Sytuacja Ukraińców w naszym kraju, którzy opuścili swoją ojczyznę w związku z agresją Rosji, zmienia się z dnia na dzień. Od dłuższego czasu obserwuje się powrót uchodźców do swojego kraju, co widać także w Rzgowie. W marcu br. z profilu zaufania skorzystało tu 230 osób, w kwietniu – 150, dotąd w czerwcu zaledwie 19. Opuszczanie Polski widać również w placówkach oświaty: w rzgowskiej podstawówce odnotowano ostatnio 33 dzieci, w guzewskiej szkole – tylko 1, zaś w przedszkolu publicznym 13.

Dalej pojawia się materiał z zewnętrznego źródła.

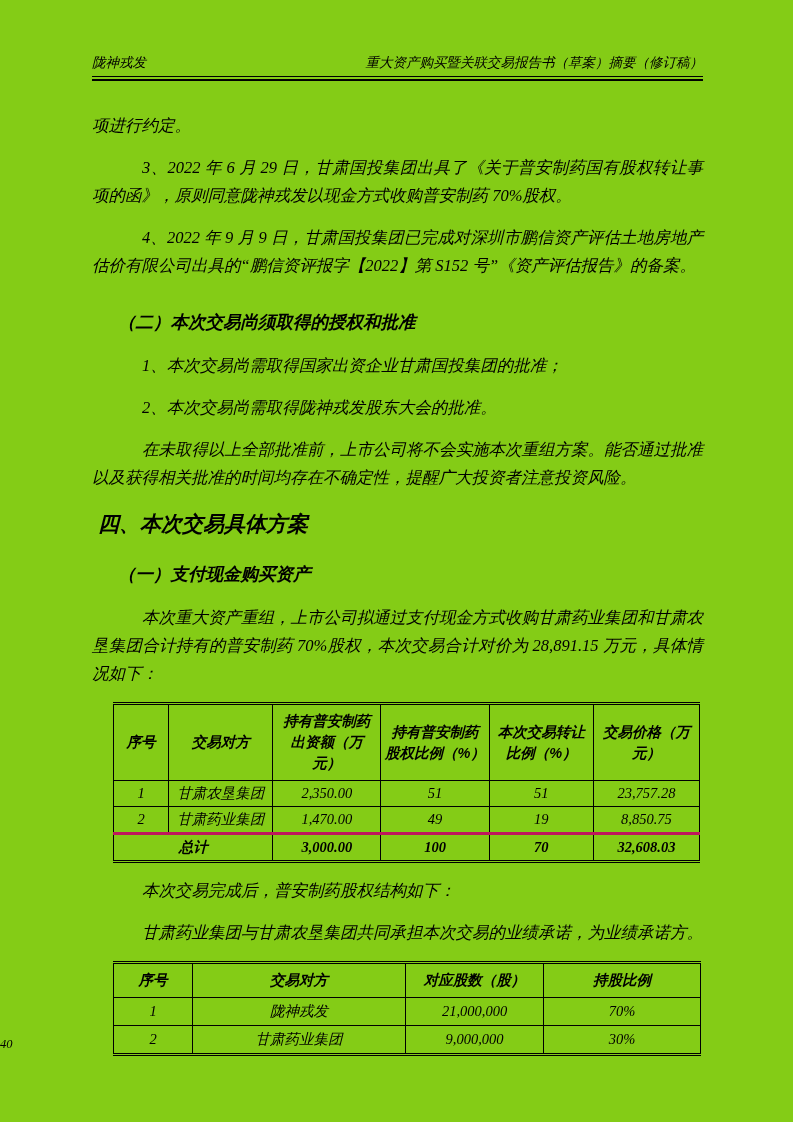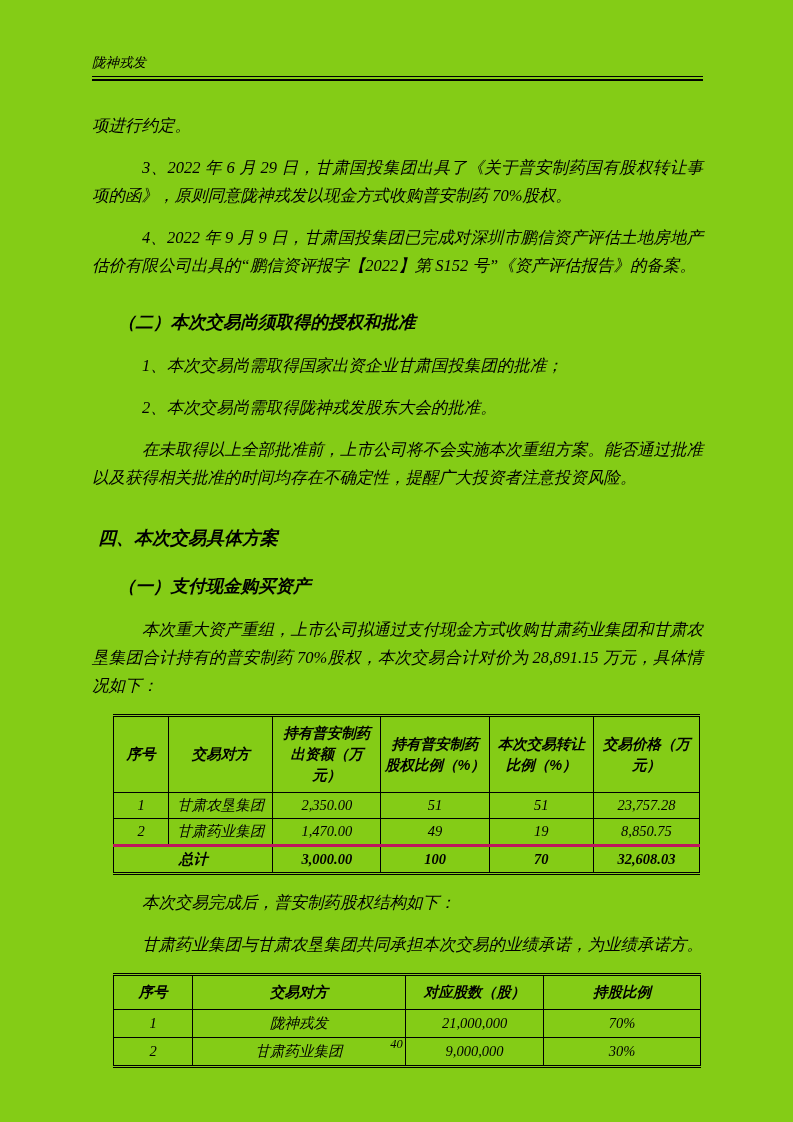"重大资产购买暨关联交易报告书（草案）摘要（修订稿）" span { html: none -> <span>重大资产购买暨关联交易报告书（草案）摘要（修订稿）</span> }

Przed wybuchem wojny 24 lutego br. w rzgowskiej gminie pracowało sporo Ukraińców, w tym mężczyzn. Wielu z nich wróciło, by bronić ojczyzny, nadal jednak sporo mieszkańców z Ukrainy pracuje i jest zameldowanych na stałe. Czasowo w gminie zameldowanych jest obecnie 175 osób, ale są wśród nich nie tylko Ukraińcy, ale i Wietnamczycy oraz Turcy. Wiele osób nie melduje się i nie zapuszcza u nas korzeni, bo nie zdecydowali jeszcze o swojej przyszłości.

Z końcem czerwca nie będzie już finansowania pobytu Ukraińców w naszym kraju. Rzgowska gmina otrzymała dotychczas na ten cel rządowe wsparcie wysokości prawie 820 tys. zł, w czerwcu będzie potrzeba jeszcze  ponad 275 tys. zł. Łącznie wpłynęło 399 wniosków dotyczących wypłaty rekompensat za udostępnienie uchodźcom dachu nad głową i wyżywienia. Burmistrz Rzgowa Mateusz Kamiński zastrzega, że wszystkie te liczby nie odzwierciedlają całego zjawiska, bowiem wielu uchodźców z Ukrainy korzystało, a często także nadal korzysta z gościny rodziny i nie objętych jest pomocą państwa polskiego . A ponadto, jak już wspomnieliśmy, cały czas trwa przemieszczanie się Ukraińców, bowiem z jednej strony uciekają oni przed wojną i spadającymi rakietami, z drugiej zaś – mimo wszystko chcą żyć w swoim kraju, a nie na obczyźnie.